Records from a dataset

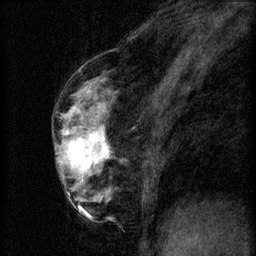
Breast MRI (dynamic contrast-enhanced), one sagittal slice. Position 30 of 60 along the scan axis. 3 images stored at this slice position (order not interpretable as contrast timing). 1.5 T. TE 4.2 ms, TR 8.2 ms. 2 mm slice thickness. 256 × 256 image matrix, field of view 180 × 180 mm. Female patient, age 56 years.
Structures marked on this image (semi-automatically segmented with operator editing):
- analysis volume of interest (the breast-tissue region the enhancement analysis was run in; not a lesion): bounding box (x1, y1, x2, y2) in pixels: (60, 124, 110, 179)
- tumour enhancement mask (voxels above the 70 % enhancement threshold inside the analysis volume of interest): (63, 128, 108, 171)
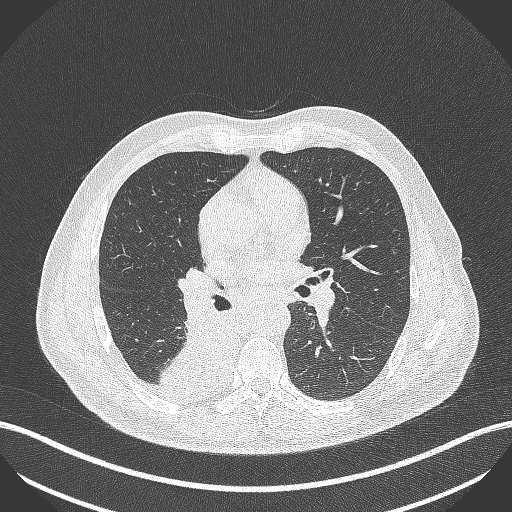
Chest CT, one axial slice. Position 257 of 451 along the scan axis. Reconstruction kernel B70f. Lung window (W 1500 / L -600 HU). 1 mm slice thickness. 512 × 512 image matrix, field of view 400 × 400 mm. Male patient, age 61 years. From the clinical record (not read from this slice): clinical TNM (as recorded): T1 N0 M0; histopathological grade: G3.
Annotated regions visible in this slice (rectangle marked by the reading radiologist):
- lung tumour (recorded histology: small cell carcinoma): box from (x=160, y=306) to (x=235, y=395) px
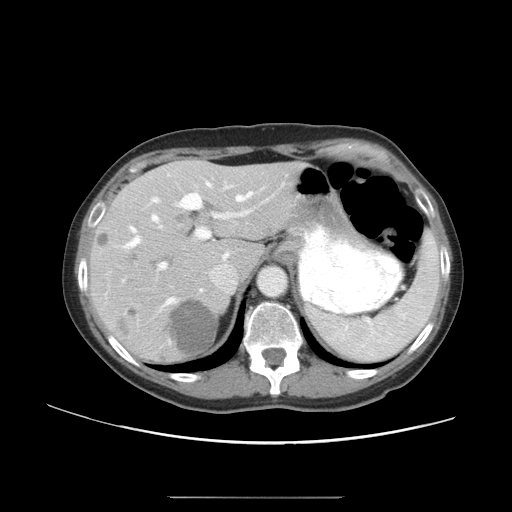
Contrast-enhanced abdominal CT, one axial slice. Reconstruction kernel STANDARD. Intravenous contrast given. Soft-tissue window (W 400 / L 40 HU). 5 mm slice thickness. 512 × 512 image matrix, field of view 389 × 389 mm. From the clinical record (not read from this slice): patient: female, age 53 years at operation; diagnosis: colorectal cancer liver metastases, imaged before liver resection; multiple liver metastases: yes; largest metastasis: 7.3 cm.
Structures marked on this image (outlined manually by an expert reader):
- hepatic veins: bounding box (x1, y1, x2, y2) in pixels: (126, 181, 264, 306)
- liver: (93, 161, 293, 359)
- planned liver remnant (the part of the liver to remain after resection): (171, 161, 293, 272)
- portal vein (with intrahepatic branches): (151, 181, 284, 269)
- liver metastasis: (171, 301, 217, 354)
- liver metastasis: (176, 214, 200, 224)
- liver metastasis: (101, 236, 109, 247)
- liver metastasis: (98, 234, 107, 245)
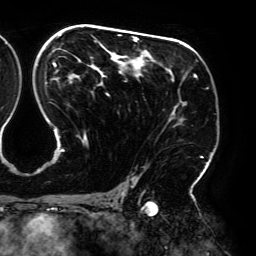
Breast MRI (dynamic contrast-enhanced), one axial slice. Slice 115 of 192 in the series (ordered by position). Cropped to one breast. Dynamic contrast-enhanced series, time point 2 of 6 at this slice position (early post-contrast). 3 T. TE 4.2 ms, TR 7.8 ms. 1.2 mm slice thickness. 256 × 256 image matrix. Female patient.
Structures marked on this image (semi-automatic segmentation, software-assisted and operator-edited):
- enhancing-tissue mask used for the functional tumour volume (all voxels passing the contrast-enhancement thresholds inside the analysis volume; usually the tumour): box from (x=45, y=26) to (x=208, y=195) px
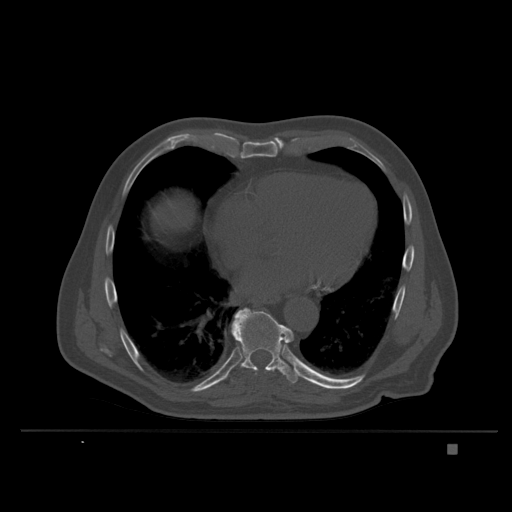
CT including the spine, one axial slice; slice 218 of 435 in the series (ordered by position); bone window (W 1800 / L 400 HU); 1.5 mm slice thickness; 512 × 512 image matrix, field of view 434 × 434 mm. Male patient, age 73 years. From the clinical record (not read from this slice): primary cancer: skin.
Outlined on this slice (semi-automatically segmented with operator editing):
- T9 vertebra: bounding box [x1, y1, x2, y2] px = [226, 308, 300, 384]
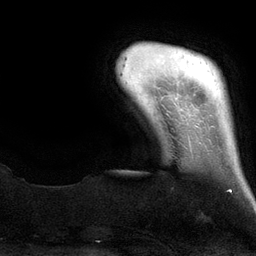
Breast MRI (dynamic contrast-enhanced), one axial slice. Slice 12 of 134 in the series (ordered by position). Cropped to one breast. Dynamic contrast-enhanced series, time point 2 of 6 at this slice position (early post-contrast). 3 T. TE 2.8 ms, TR 6.9 ms. 1.2 mm slice thickness. 256 × 256 image matrix. Female patient.
Outlined on this slice (semi-automatically segmented with operator editing):
- enhancing-tissue mask used for the functional tumour volume (all voxels passing the contrast-enhancement thresholds inside the analysis volume; usually the tumour): bounding box [x1, y1, x2, y2] px = [229, 189, 232, 192]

Exercise instructions
Give an exact copy of the lines from the one with "slice. Slice 12" through the end of the entries, both ends included.

Written solution
Breast MRI (dynamic contrast-enhanced), one axial slice. Slice 12 of 134 in the series (ordered by position). Cropped to one breast. Dynamic contrast-enhanced series, time point 2 of 6 at this slice position (early post-contrast). 3 T. TE 2.8 ms, TR 6.9 ms. 1.2 mm slice thickness. 256 × 256 image matrix. Female patient.
Outlined on this slice (semi-automatically segmented with operator editing):
- enhancing-tissue mask used for the functional tumour volume (all voxels passing the contrast-enhancement thresholds inside the analysis volume; usually the tumour): bounding box [x1, y1, x2, y2] px = [229, 189, 232, 192]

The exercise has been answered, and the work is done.